What is asked> Can you reproduce each of the lines below word for word, changing nothing?

Information supplied>
------------------------------------------------------------------------

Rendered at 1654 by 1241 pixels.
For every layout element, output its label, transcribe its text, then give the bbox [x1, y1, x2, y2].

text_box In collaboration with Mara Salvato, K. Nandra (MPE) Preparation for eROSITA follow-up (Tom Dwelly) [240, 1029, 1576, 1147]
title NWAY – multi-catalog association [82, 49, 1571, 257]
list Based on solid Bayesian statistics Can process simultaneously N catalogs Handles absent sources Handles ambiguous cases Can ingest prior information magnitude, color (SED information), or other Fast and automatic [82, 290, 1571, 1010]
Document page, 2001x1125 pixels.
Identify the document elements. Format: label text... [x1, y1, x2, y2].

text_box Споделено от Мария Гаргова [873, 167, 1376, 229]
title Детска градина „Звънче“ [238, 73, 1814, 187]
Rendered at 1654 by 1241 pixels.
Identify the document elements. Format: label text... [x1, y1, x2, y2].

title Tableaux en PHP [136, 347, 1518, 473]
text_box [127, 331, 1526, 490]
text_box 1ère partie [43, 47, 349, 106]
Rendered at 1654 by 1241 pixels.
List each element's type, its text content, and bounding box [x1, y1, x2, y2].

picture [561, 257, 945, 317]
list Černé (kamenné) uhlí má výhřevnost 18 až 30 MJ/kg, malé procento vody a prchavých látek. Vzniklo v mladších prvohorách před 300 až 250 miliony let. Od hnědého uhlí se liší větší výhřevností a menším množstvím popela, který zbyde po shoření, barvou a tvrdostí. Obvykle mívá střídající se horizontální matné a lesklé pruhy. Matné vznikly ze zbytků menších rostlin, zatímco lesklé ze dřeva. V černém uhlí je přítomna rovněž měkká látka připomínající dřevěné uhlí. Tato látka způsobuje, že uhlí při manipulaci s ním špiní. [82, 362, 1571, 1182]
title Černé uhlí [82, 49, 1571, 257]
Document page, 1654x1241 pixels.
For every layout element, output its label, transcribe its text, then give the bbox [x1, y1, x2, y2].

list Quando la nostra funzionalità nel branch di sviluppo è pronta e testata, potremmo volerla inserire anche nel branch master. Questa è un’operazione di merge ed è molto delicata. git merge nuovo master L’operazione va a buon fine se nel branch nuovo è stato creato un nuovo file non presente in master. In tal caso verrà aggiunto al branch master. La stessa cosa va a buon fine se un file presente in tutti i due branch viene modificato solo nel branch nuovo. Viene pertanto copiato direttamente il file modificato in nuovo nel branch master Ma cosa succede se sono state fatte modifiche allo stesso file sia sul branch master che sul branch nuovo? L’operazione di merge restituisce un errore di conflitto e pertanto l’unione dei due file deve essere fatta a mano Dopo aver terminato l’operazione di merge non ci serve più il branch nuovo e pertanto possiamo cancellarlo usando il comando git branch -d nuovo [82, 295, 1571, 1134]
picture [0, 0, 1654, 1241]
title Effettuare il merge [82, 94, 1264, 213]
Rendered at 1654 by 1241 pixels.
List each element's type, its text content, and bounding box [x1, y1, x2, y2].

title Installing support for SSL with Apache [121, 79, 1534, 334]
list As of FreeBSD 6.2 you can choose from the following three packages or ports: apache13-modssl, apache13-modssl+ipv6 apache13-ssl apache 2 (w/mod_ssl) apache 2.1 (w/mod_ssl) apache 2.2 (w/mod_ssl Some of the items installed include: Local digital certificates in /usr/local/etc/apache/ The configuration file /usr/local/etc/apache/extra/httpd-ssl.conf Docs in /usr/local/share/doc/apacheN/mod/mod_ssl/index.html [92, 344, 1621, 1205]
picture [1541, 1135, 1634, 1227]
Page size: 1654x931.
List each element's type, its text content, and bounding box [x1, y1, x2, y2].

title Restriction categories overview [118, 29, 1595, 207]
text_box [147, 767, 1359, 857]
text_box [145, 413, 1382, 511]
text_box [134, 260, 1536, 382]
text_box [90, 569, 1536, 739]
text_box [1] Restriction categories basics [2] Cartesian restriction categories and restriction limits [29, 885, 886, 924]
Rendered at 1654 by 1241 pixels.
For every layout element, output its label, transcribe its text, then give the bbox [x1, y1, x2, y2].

------------------------------------------------------------------------

Final result>
Rendered at 1654 by 1241 pixels.
For every layout element, output its label, transcribe its text, then give the bbox [x1, y1, x2, y2].

text_box In collaboration with Mara Salvato, K. Nandra (MPE) Preparation for eROSITA follow-up (Tom Dwelly) [240, 1029, 1576, 1147]
title NWAY – multi-catalog association [82, 49, 1571, 257]
list Based on solid Bayesian statistics Can process simultaneously N catalogs Handles absent sources Handles ambiguous cases Can ingest prior information magnitude, color (SED information), or other Fast and automatic [82, 290, 1571, 1010]
Document page, 2001x1125 pixels.
Identify the document elements. Format: label text... [x1, y1, x2, y2].

text_box Споделено от Мария Гаргова [873, 167, 1376, 229]
title Детска градина „Звънче“ [238, 73, 1814, 187]
Rendered at 1654 by 1241 pixels.
Identify the document elements. Format: label text... [x1, y1, x2, y2].

title Tableaux en PHP [136, 347, 1518, 473]
text_box [127, 331, 1526, 490]
text_box 1ère partie [43, 47, 349, 106]
Rendered at 1654 by 1241 pixels.
List each element's type, its text content, and bounding box [x1, y1, x2, y2].

picture [561, 257, 945, 317]
list Černé (kamenné) uhlí má výhřevnost 18 až 30 MJ/kg, malé procento vody a prchavých látek. Vzniklo v mladších prvohorách před 300 až 250 miliony let. Od hnědého uhlí se liší větší výhřevností a menším množstvím popela, který zbyde po shoření, barvou a tvrdostí. Obvykle mívá střídající se horizontální matné a lesklé pruhy. Matné vznikly ze zbytků menších rostlin, zatímco lesklé ze dřeva. V černém uhlí je přítomna rovněž měkká látka připomínající dřevěné uhlí. Tato látka způsobuje, že uhlí při manipulaci s ním špiní. [82, 362, 1571, 1182]
title Černé uhlí [82, 49, 1571, 257]
Document page, 1654x1241 pixels.
For every layout element, output its label, transcribe its text, then give the bbox [x1, y1, x2, y2].

list Quando la nostra funzionalità nel branch di sviluppo è pronta e testata, potremmo volerla inserire anche nel branch master. Questa è un’operazione di merge ed è molto delicata. git merge nuovo master L’operazione va a buon fine se nel branch nuovo è stato creato un nuovo file non presente in master. In tal caso verrà aggiunto al branch master. La stessa cosa va a buon fine se un file presente in tutti i due branch viene modificato solo nel branch nuovo. Viene pertanto copiato direttamente il file modificato in nuovo nel branch master Ma cosa succede se sono state fatte modifiche allo stesso file sia sul branch master che sul branch nuovo? L’operazione di merge restituisce un errore di conflitto e pertanto l’unione dei due file deve essere fatta a mano Dopo aver terminato l’operazione di merge non ci serve più il branch nuovo e pertanto possiamo cancellarlo usando il comando git branch -d nuovo [82, 295, 1571, 1134]
picture [0, 0, 1654, 1241]
title Effettuare il merge [82, 94, 1264, 213]
Rendered at 1654 by 1241 pixels.
List each element's type, its text content, and bounding box [x1, y1, x2, y2].

title Installing support for SSL with Apache [121, 79, 1534, 334]
list As of FreeBSD 6.2 you can choose from the following three packages or ports: apache13-modssl, apache13-modssl+ipv6 apache13-ssl apache 2 (w/mod_ssl) apache 2.1 (w/mod_ssl) apache 2.2 (w/mod_ssl Some of the items installed include: Local digital certificates in /usr/local/etc/apache/ The configuration file /usr/local/etc/apache/extra/httpd-ssl.conf Docs in /usr/local/share/doc/apacheN/mod/mod_ssl/index.html [92, 344, 1621, 1205]
picture [1541, 1135, 1634, 1227]
Page size: 1654x931.
List each element's type, its text content, and bounding box [x1, y1, x2, y2].

title Restriction categories overview [118, 29, 1595, 207]
text_box [147, 767, 1359, 857]
text_box [145, 413, 1382, 511]
text_box [134, 260, 1536, 382]
text_box [90, 569, 1536, 739]
text_box [1] Restriction categories basics [2] Cartesian restriction categories and restriction limits [29, 885, 886, 924]
Rendered at 1654 by 1241 pixels.
For every layout element, output its label, transcribe its text, then give the bbox [x1, y1, x2, y2].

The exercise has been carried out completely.